Old South Ferry Loop Station To Reopen Thursday Morning
NEW YORK (CBSNewYork) - More than five months after superstorm Sandy decimated it, the South Ferry Station is set to reopen.
The Metropolitan Transportation Authority announced the refurbished and repaired subway station will reopen at 5 a.m. Thursday morning for the first time since the storm hit on Oct. 29.
The old loop station will be in operation in time for the morning commute, while the newer terminal continues to undergo extensive repairs that could take three years.
"This is going to make it easier for thousands of commuters who now have a tough choice about how they get downtown," Gene Russianoff with the Straphangers Campaign said.

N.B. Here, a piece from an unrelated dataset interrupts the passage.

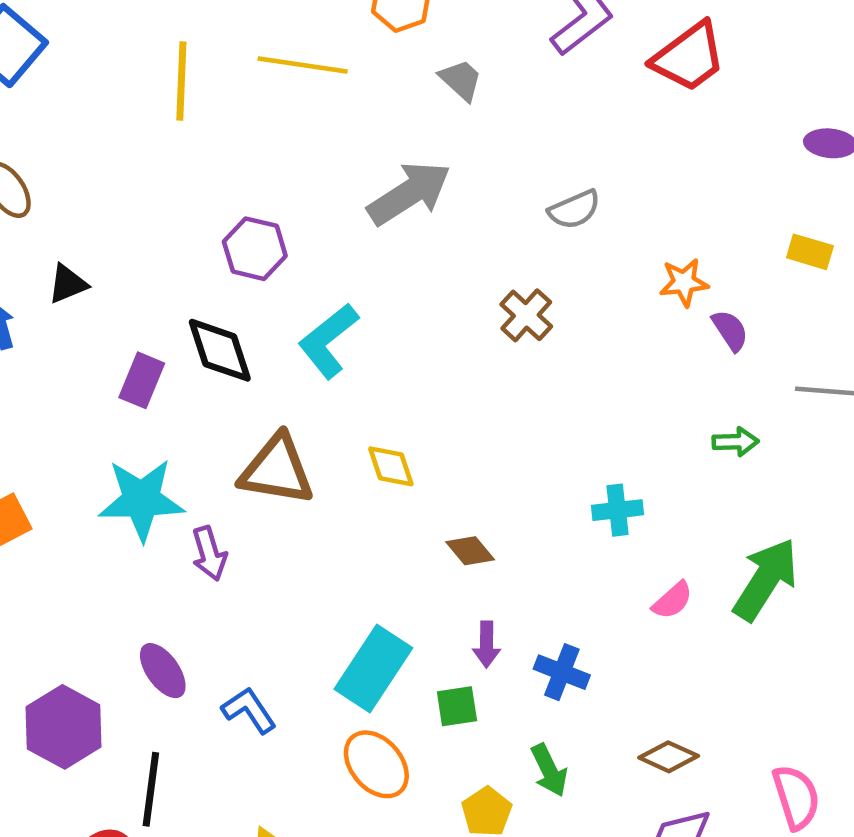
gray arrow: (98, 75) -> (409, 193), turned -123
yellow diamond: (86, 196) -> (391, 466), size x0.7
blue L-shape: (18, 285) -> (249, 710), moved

As WCBS 880's Rich Lamb reported, Russianoff praised the MTA's Herculean effort to reopen the old station.
"It was a lot of work. This station had been decommissioned and they had to put in new fare control areas, bust open a wall, fix the escalator," Russianoff told Lamb.
Old South Ferry Loop Station To Reopen Thursday Morning
Russianoff said the bad news is now it seems there's no rush to get the new station up and running anytime soon.
Passengers will only be able to board the first five cars because of the size of the old station.
The acting MTA chairman Fernando Ferrer and other MTA officials will greet customers at the station's main entrance at 8 a.m. Thursday morning.
Bryant, 9, of Staten Island, told 1010 WINS' Holli Haerr he was glad to hear about the South Ferry station reopening.
"Yes, yes, it's good," he said.
He gets up at 5 a.m. to catch the Staten Island ferry to Manhattan on his way to the Harlem Success School, where he is in third grade. And since Sandy closed the new South Ferry subway terminal, he and other commuters have had to walk to other subway stations in all types of weather.
"It's been cold, rainy and snowy," Bryant said.
Old South Ferry Loop Station To Reopen Thursday Morning
The Federal Transit Administration reimbursed MTA New York City Transit for an initial $629,100 of recovery work at the new South Ferry station, which included pumping out water, removing debris, assessing damage and inspecting equipment.
"South Ferry was destroyed. It wasn't hurt. It wasn't wrecked. It was destroyed – from top to bottom," former MTA chairman Joseph Lhota said in November.
Sandy wiped out the South Ferry subway station, and No. 1 trains have been terminating at Rector Street ever since.